> _What to produce_: This exercise asks for the entries below to be printed exactly.

_ _ _ _ _ _ _

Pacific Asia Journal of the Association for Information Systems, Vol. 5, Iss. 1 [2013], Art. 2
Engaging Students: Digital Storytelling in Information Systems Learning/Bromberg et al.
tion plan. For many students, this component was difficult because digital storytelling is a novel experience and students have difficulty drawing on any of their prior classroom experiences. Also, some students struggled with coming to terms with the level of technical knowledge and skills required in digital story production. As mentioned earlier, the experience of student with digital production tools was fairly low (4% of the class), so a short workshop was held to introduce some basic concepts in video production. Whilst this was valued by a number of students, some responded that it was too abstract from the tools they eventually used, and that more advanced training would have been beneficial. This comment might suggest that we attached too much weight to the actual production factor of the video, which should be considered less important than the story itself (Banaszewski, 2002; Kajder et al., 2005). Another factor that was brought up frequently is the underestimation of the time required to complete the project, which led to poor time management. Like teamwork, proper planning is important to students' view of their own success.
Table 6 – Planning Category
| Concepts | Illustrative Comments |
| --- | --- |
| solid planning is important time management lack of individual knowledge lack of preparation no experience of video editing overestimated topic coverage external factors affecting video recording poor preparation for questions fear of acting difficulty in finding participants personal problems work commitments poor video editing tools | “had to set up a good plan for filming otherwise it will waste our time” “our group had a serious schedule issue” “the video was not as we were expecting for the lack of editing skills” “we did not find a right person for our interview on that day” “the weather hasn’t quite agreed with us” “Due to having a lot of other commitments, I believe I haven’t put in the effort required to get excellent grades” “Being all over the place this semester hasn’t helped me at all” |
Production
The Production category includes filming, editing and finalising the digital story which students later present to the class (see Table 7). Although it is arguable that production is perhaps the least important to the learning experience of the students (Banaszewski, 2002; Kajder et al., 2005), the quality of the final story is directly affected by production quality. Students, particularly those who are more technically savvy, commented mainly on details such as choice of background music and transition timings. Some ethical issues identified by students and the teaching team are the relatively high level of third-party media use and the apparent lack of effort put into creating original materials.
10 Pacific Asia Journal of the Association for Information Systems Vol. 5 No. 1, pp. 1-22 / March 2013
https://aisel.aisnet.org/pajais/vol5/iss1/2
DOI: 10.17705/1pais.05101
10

_ _ _ _ _ _ _

> _Result_:
Pacific Asia Journal of the Association for Information Systems, Vol. 5, Iss. 1 [2013], Art. 2
Engaging Students: Digital Storytelling in Information Systems Learning/Bromberg et al.
tion plan. For many students, this component was difficult because digital storytelling is a novel experience and students have difficulty drawing on any of their prior classroom experiences. Also, some students struggled with coming to terms with the level of technical knowledge and skills required in digital story production. As mentioned earlier, the experience of student with digital production tools was fairly low (4% of the class), so a short workshop was held to introduce some basic concepts in video production. Whilst this was valued by a number of students, some responded that it was too abstract from the tools they eventually used, and that more advanced training would have been beneficial. This comment might suggest that we attached too much weight to the actual production factor of the video, which should be considered less important than the story itself (Banaszewski, 2002; Kajder et al., 2005). Another factor that was brought up frequently is the underestimation of the time required to complete the project, which led to poor time management. Like teamwork, proper planning is important to students' view of their own success.
Table 6 – Planning Category
| Concepts | Illustrative Comments |
| --- | --- |
| solid planning is important time management lack of individual knowledge lack of preparation no experience of video editing overestimated topic coverage external factors affecting video recording poor preparation for questions fear of acting difficulty in finding participants personal problems work commitments poor video editing tools | “had to set up a good plan for filming otherwise it will waste our time” “our group had a serious schedule issue” “the video was not as we were expecting for the lack of editing skills” “we did not find a right person for our interview on that day” “the weather hasn’t quite agreed with us” “Due to having a lot of other commitments, I believe I haven’t put in the effort required to get excellent grades” “Being all over the place this semester hasn’t helped me at all” |
Production
The Production category includes filming, editing and finalising the digital story which students later present to the class (see Table 7). Although it is arguable that production is perhaps the least important to the learning experience of the students (Banaszewski, 2002; Kajder et al., 2005), the quality of the final story is directly affected by production quality. Students, particularly those who are more technically savvy, commented mainly on details such as choice of background music and transition timings. Some ethical issues identified by students and the teaching team are the relatively high level of third-party media use and the apparent lack of effort put into creating original materials.
10 Pacific Asia Journal of the Association for Information Systems Vol. 5 No. 1, pp. 1-22 / March 2013
https://aisel.aisnet.org/pajais/vol5/iss1/2
DOI: 10.17705/1pais.05101
10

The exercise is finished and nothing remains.